Since GDB knows the line of code, it is able to show the source code side by side, as long as the source files are available to GDB. This should be the case if you are running GDB in the same machine.
If you are running GDB in a guest VM, such as what we do for Metal chips, additional efforts are needed to mount the host to the guest. See gdb_macOS_arm.md for how to do.
Note that RISC0_BUILD_DEBUG=1
may turn off optimization, which would make the program very slow. To address that issue, modify the
Cargo.toml file in the guest directory with the following profile configurations.
[profile.dev]
opt-level = 3
[profile.dev.build-override]
opt-level = 3
For a general cheatsheet, check out https://darkdust.net/files/GDB%20Cheat%20Sheet.pdf.
Below we share some common steps in debugging a RISC Zero guest program.
By default, the debugger opens a port at 9000 and waits for GDB to connect. One can tell GDB to connect to this port.
(gdb) tar rem 127.0.0.1:9000 (short for "target remote 127.0.0.1:9000")
One can first tell GDB to demangle the symbols.
(gdb) set p as on (short for "set print asm-demangle on")
To find functions to manipulate, one can query a list of functions in the ELF files.

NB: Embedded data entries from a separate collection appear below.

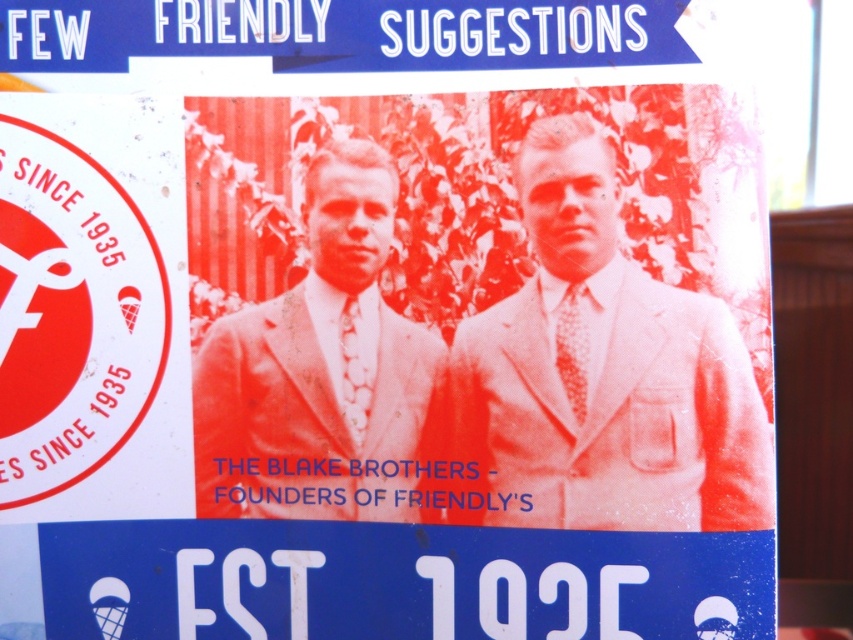
You are an assistant analyzing the poster. Where is the white textured suit at center positioned relative to the other elements in the scene?

The white textured suit at center is located at point 0.577 on the x axis and 0.709 on the y axis.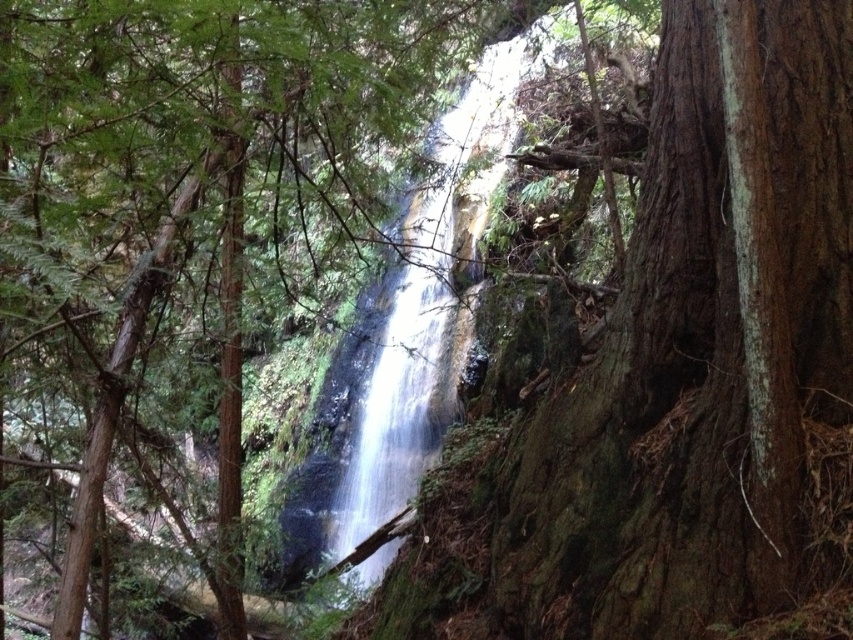
You are an artist planning to paint the waterfall and the tree in the forest scene. Since you want to emphasize the waterfall, should you paint the white smooth waterfall at center larger or smaller than the green rough bark tree at center?

The white smooth waterfall at center is smaller than the green rough bark tree at center. To emphasize the waterfall, you should paint it larger than the green rough bark tree at center.

You are a hiker standing at the edge of the forest. You see the white smooth waterfall at center. Based on the coordinates provided, can you determine if the waterfall is positioned exactly in the center of the image?

The white smooth waterfall at center is located at point (428, 307), which is very close to the center coordinates of an image, typically at (426, 320). Therefore, it can be considered positioned exactly in the center of the image.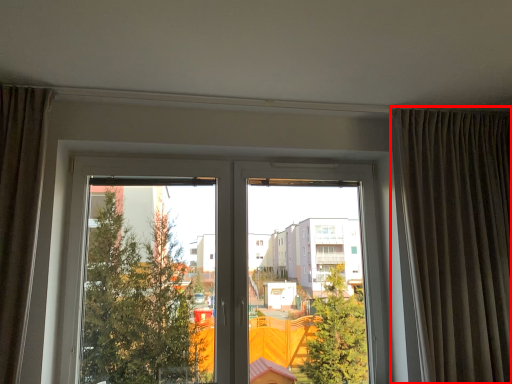
Question: From the image's perspective, considering the relative positions of curtain (annotated by the red box) and window in the image provided, where is curtain (annotated by the red box) located with respect to the staircase?

Choices:
 (A) below
 (B) above

Answer: (B)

(gdb) i fu (short for "info functions")
To get a user-friendly interface, one can turn on the Text User Interface (TUI).
(gdb) la a (short for "layout asm")
If source files are available, it is a better idea to show the source code alongside.
(gdb) la sp (short for "layout split")
One can read all the registers.
(gdb) i r (short for "info registers")
Or, look at a specific register, such as ra
for return address.
(gdb) i r ra (short for "info registers ra")

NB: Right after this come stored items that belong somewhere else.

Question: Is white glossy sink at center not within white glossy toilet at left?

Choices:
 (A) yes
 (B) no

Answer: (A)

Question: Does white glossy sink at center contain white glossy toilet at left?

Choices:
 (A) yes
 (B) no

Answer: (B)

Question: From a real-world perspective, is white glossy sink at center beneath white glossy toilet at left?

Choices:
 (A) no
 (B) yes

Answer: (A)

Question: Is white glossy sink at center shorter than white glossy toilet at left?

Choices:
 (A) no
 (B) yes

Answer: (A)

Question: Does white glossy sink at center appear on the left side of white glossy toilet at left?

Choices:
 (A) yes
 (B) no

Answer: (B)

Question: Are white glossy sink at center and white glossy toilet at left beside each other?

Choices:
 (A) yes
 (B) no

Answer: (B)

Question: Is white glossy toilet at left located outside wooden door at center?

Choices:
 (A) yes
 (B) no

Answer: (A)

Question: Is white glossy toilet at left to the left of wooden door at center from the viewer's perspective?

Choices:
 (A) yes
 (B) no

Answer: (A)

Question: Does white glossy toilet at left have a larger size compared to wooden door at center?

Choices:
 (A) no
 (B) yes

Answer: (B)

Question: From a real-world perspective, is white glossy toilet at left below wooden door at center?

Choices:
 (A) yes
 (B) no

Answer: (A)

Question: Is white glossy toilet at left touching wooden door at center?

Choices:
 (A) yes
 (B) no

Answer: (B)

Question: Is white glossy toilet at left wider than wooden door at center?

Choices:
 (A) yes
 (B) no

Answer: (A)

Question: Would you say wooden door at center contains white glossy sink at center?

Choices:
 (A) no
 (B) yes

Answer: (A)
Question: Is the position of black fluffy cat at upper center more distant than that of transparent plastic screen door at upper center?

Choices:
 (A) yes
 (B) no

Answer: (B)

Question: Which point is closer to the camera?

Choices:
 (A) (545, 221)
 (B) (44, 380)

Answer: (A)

One can set a breakpoint at a specific instruction or a function (with name from "info functions").
(gdb) b *0x00200d7c (short for "break *0x00200d7c", important to have "*")
(gdb) b method::a (short for "break method::a", in which the function head would be skipped)
A watchpoint allows the GDB to be alarmed when certain memory area is being read or written.
(gdb) wa $sp+156 (short for "watch $sp+156", and here $sp is the stack pointer)
To view the function frames, one can ask GDB to show it.
(gdb) i f (short for "info frame")
One can let GDB manipulate the memory or registers (even if it is PC) of the running program.
(gdb) set $pc=0x00200f00
To view certain area of the memory, one can query it from GDB.
(gdb) x/4x $sp+156
If you need to convert between hex and dec during debugging, GDB also has it.
(gdb) p/x 2102980 (short for "print/x 2102980")
(gdb) p 0x002016c4 (short for "print 0x002016c4")
One who is familiar with PHP should realize that "$" sign starts a variable.
(gdb) set $ra_tmp_store=0x2003dc
(gdb) p $ra_tmp_store
Lastly, don't forget how to close GDB.
(gdb) q (short for "quit")
The present code uses the code
challenge file from https://github.com/weikengchen/zkctf-r0.
Below is a screenshot of the GDB that executes over it.
The unsolved challenge would trigger a memory error because it tries to write to memory location at 0x1. This is not pemissible for two reasons: (1) not aligned and (2) out of the guest memory.
Error message: execution encounters an exception at 0x00200f00. AlignmentFault(1)
Target terminated with signal EXC_BAD_ACCESS - Could not access memory!
Contestants for that catch-the-flag competition would need to avoid this exception.
Most of the code for the virtual machine comes from RISC Zero (https://www.github.com/risc0/risc0).
Most of the code for the debugger comes from gdbstub (https://github.com/daniel5151/gdbstub).
One can refer to LICENSE for the resultant situations about licensing.